▸ ПИСЬМЕННОЕ ЗАДАНИЕ A
Перепишите строки записей со строки с «Rendered at 1500 by 844 pixels.» по строку с «picture [187, 265, 1313, 844]» включительно, переименовав «transcribe» в «copy». Все остальное оставьте без изменений.

▸ ТЕКСТ ДОКУМЕНТА

Первый из этой группы курган, высотой 1,5 м, имел насыпь, почти целиком состоящую из камней, как и предыдущий описанный курган. Вероятно, это объясняется геологической особенностью, а именно: каменистой поверхностью местности. В центре кургана находилась квадратная гробница со стороной 4 м, глубиной 1,65 м. С южной стороны в гробницу вел дромос, заложенный большими плитами. По дну гробницы костяки лежали в четыре яруса - один над другими, завалившие их камни передавили и перемешали кости. Среди вещей, которые, по мнению Ю.А. Кулаковского, близки к вещам из некрополя Неаполя Скифского, были найдены три бронзовых монеты-подвески, которые, по мнению автора раскопок, могли быть боспорскими по размеру кружков, а на одной, как ему кажется, читается «лицо Савромата» [РА ИИМК, ф.1, оп.1, 1897 г., д. 88, л.42 об.]. Эти монеты позднее были определены как ольвийская III в. до н.э., вторая - как херсонесская [Мосберг, 1946, с.114; Дашевская, 1991, с. 52]. Это погребение датируется II-I вв. до н.э. [Колтухов, 2001, с. 64].
Многие из найденных вещей хранятся в Симферопольском историко-краеведческом музее и опубликованы Т.Н. Троицкой [1957, с. 184-189].
Рядом с предыдущим был раскопан еще один курган, в котором находилась каменная четырехугольная гробница, окруженная большими плитами и покрытая такими же плитами.
Она была полностью разграблена, костяк был только один, кости были разбросаны, а черепа не было. Из вещей остались только несколько разных бус и черепок тарелочки из черной глины [ИТУАК, 28, с. 201-202].
Наконец, четвертый из раскопанных в 1897 г. оказался разграбленным, но в нем тоже была похожая гробница из каменных плит. Возможно, что два последних кургана также содержали коллективные захоронения, но ввиду полного разграбления курганов, об этом можно судить только предположительно [ИТУАК, 28, с. 202].
Еще один курган из этой группы раскапывался Ю.П. Зайцевым и В.И. Мордвинцевой в 2002-2003 гг. Насыпь была возведена еще в эпоху бронзы, курган содержал впускные погребения эпохи бронзы и средневековья. В центре кургана находился впускной каменный прямоугольный склеп (5,5 м х 3,83 м), содержащий более 50 погребенных [Зайцев, Морд-винцева, 2004, с. 174, 175]. Датировка «коллективного» погребения I в. до н.э. - I в. н.э.

▸ ПИСЬМЕННОЕ ЗАДАНИЕ B
Определите, согласуется ли каждое утверждение с текстом о раскопках курганов. Для каждого ответьте «да» или «нет» и приведите точную цитату из текста, которая это решает.
(i) Гробница в центре первого кургана группы была квадратной, со стороной 4 м.
(ii) В гробнице кургана, раскопанного рядом с предыдущим, нашли несколько костяков.
(iii) Склеп из кургана, раскопанного в 2002–2003 гг., содержал более 50 погребенных.

▸ МАТЕРИАЛ

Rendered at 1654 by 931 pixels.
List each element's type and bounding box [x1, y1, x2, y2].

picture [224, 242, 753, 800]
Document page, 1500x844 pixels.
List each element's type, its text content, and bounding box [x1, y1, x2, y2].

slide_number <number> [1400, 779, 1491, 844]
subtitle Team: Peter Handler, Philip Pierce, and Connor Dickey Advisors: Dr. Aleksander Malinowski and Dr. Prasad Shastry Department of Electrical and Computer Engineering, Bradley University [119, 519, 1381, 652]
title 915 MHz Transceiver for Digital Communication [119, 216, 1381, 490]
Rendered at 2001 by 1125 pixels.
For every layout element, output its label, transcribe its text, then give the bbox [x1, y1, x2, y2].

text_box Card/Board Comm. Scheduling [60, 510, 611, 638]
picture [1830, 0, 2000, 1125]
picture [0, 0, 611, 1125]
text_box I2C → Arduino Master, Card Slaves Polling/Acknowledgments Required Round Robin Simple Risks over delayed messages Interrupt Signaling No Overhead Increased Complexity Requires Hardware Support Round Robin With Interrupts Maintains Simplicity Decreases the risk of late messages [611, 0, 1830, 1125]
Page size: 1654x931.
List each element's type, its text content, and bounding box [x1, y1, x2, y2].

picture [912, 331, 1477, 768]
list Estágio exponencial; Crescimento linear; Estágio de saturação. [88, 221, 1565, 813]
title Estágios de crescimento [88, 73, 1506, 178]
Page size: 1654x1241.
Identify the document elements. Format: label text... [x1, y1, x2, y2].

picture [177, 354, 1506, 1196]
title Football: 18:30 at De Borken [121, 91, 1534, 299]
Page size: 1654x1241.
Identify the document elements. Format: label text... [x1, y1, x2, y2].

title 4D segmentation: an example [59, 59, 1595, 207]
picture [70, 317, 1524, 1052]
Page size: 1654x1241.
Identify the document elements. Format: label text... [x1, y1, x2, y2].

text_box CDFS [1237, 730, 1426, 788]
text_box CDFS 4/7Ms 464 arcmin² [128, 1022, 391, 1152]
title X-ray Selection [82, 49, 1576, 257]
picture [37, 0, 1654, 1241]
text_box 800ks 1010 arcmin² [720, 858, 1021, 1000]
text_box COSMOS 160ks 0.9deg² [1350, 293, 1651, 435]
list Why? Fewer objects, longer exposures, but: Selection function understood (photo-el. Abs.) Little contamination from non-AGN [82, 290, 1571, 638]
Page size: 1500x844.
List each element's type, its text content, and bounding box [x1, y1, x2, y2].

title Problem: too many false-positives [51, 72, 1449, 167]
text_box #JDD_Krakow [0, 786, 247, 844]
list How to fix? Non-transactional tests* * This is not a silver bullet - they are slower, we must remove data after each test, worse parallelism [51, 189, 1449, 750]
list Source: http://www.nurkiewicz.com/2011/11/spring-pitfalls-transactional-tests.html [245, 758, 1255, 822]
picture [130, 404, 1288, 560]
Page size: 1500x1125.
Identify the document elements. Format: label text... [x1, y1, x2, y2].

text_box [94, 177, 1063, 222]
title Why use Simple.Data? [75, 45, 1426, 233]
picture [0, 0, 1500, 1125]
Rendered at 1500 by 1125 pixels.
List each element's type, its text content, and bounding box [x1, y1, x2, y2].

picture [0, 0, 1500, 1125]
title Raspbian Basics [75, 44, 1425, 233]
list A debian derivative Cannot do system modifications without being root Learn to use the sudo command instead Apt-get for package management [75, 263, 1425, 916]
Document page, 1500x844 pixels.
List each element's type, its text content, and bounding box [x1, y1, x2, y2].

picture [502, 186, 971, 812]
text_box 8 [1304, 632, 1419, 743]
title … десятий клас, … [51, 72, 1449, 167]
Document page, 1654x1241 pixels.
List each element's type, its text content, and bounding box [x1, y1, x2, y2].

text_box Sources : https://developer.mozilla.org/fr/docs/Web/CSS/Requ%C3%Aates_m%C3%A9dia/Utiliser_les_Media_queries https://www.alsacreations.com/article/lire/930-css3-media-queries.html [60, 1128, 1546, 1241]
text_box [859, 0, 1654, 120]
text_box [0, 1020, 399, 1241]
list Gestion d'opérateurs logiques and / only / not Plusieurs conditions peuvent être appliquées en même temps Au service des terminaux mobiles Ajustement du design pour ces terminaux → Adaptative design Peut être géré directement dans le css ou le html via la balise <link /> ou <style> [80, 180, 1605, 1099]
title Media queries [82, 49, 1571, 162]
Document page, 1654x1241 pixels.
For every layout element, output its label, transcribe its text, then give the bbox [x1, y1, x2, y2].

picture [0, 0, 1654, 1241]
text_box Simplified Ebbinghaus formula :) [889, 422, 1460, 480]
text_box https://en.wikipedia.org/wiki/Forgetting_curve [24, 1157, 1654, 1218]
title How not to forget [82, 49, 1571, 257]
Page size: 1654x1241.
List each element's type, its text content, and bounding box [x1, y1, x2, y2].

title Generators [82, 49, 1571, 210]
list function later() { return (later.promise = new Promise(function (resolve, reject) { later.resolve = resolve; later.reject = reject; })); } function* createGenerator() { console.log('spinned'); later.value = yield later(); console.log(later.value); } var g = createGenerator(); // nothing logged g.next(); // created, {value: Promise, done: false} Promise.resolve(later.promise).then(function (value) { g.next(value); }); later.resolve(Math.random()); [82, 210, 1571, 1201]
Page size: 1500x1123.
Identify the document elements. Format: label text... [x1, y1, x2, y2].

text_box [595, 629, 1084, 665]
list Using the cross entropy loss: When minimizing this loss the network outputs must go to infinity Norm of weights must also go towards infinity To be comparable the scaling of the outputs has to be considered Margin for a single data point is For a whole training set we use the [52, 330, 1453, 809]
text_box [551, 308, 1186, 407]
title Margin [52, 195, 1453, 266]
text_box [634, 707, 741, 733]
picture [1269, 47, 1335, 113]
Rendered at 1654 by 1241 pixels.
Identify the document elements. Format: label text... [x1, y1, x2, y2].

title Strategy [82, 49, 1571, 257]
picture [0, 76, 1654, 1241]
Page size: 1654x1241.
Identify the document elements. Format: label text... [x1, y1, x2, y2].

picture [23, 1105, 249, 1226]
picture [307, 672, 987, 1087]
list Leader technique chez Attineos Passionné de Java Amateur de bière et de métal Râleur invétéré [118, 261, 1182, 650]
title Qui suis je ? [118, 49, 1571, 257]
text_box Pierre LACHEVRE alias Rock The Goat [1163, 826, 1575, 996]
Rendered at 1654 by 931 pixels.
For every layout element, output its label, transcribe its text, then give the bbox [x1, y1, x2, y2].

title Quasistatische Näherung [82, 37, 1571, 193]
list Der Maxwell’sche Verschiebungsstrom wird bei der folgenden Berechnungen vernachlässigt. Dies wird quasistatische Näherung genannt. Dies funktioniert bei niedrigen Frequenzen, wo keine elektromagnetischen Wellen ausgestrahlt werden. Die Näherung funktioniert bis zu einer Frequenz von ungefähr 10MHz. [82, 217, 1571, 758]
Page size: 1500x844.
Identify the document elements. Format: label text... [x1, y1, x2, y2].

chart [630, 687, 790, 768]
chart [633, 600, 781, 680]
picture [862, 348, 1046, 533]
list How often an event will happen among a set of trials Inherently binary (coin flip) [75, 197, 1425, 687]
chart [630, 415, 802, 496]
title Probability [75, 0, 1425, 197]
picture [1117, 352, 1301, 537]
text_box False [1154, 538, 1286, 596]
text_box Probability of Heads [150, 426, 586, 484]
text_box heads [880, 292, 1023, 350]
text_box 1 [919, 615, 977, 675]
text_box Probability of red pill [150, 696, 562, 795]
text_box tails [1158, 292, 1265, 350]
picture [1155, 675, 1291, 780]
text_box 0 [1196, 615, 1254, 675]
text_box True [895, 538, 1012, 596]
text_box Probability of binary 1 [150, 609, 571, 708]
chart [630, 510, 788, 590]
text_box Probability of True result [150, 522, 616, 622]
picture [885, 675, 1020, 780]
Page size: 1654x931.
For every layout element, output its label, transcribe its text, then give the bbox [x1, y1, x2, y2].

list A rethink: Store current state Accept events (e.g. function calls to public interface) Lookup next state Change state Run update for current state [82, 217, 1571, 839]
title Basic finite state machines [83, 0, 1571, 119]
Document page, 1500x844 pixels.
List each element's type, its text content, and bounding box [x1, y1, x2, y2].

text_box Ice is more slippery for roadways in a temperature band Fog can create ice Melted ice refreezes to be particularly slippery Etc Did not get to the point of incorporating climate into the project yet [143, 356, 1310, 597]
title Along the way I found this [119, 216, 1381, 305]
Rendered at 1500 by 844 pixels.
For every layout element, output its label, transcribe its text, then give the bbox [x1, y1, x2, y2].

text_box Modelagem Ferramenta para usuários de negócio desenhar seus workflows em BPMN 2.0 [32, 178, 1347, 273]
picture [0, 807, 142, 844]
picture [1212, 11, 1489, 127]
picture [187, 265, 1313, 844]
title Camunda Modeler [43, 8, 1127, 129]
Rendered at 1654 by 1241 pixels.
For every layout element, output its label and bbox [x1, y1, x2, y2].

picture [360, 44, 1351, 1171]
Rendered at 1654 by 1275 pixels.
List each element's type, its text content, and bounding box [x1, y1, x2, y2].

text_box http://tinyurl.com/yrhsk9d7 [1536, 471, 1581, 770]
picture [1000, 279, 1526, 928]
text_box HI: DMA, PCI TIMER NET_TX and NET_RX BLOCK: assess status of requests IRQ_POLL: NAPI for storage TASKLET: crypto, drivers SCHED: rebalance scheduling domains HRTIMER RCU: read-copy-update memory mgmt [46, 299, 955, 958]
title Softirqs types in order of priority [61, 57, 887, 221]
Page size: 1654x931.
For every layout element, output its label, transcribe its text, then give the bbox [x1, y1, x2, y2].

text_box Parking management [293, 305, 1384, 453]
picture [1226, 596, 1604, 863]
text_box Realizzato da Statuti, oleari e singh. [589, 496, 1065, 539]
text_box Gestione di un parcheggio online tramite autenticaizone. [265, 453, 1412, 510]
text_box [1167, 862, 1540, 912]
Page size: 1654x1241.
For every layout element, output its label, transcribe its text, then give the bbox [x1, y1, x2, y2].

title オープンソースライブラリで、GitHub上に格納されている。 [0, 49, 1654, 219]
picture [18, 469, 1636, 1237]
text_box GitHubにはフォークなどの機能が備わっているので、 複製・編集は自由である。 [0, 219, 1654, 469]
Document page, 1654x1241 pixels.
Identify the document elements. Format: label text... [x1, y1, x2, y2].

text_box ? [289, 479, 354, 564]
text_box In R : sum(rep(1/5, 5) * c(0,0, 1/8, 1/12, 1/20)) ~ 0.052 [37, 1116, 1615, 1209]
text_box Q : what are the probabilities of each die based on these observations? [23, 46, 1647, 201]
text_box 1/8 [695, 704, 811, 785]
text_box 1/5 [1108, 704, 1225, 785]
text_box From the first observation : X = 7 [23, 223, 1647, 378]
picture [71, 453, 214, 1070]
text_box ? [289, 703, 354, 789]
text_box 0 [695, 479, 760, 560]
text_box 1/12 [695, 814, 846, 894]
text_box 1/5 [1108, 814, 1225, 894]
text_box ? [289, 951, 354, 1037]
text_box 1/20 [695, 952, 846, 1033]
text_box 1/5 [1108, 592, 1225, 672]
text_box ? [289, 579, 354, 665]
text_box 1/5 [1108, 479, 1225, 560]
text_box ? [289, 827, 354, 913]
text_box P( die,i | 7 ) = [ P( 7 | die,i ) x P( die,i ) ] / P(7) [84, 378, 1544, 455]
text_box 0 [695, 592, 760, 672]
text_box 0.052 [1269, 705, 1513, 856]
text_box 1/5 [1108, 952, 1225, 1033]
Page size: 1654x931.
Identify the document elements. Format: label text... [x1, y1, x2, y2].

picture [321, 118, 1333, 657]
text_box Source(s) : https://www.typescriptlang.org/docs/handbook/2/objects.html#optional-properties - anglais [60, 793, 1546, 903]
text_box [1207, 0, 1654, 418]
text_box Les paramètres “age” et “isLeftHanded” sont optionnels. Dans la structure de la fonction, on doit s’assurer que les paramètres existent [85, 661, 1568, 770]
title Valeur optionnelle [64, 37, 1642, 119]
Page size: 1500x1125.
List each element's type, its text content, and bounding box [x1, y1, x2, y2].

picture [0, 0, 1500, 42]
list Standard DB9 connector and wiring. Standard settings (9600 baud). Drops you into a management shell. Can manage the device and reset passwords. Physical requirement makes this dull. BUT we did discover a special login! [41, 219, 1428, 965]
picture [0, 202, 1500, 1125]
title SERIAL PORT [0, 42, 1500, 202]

▸ ИТОГОВЫЙ ОТВЕТ A
Rendered at 1500 by 844 pixels.
For every layout element, output its label, copy its text, then give the bbox [x1, y1, x2, y2].

text_box Modelagem Ferramenta para usuários de negócio desenhar seus workflows em BPMN 2.0 [32, 178, 1347, 273]
picture [0, 807, 142, 844]
picture [1212, 11, 1489, 127]
picture [187, 265, 1313, 844]

▸ ИТОГОВЫЙ ОТВЕТ B
(i) Да: «В центре кургана находилась квадратная гробница со стороной 4 м».
(ii) Нет: «костяк был только один».
(iii) Да: «содержащий более 50 погребенных».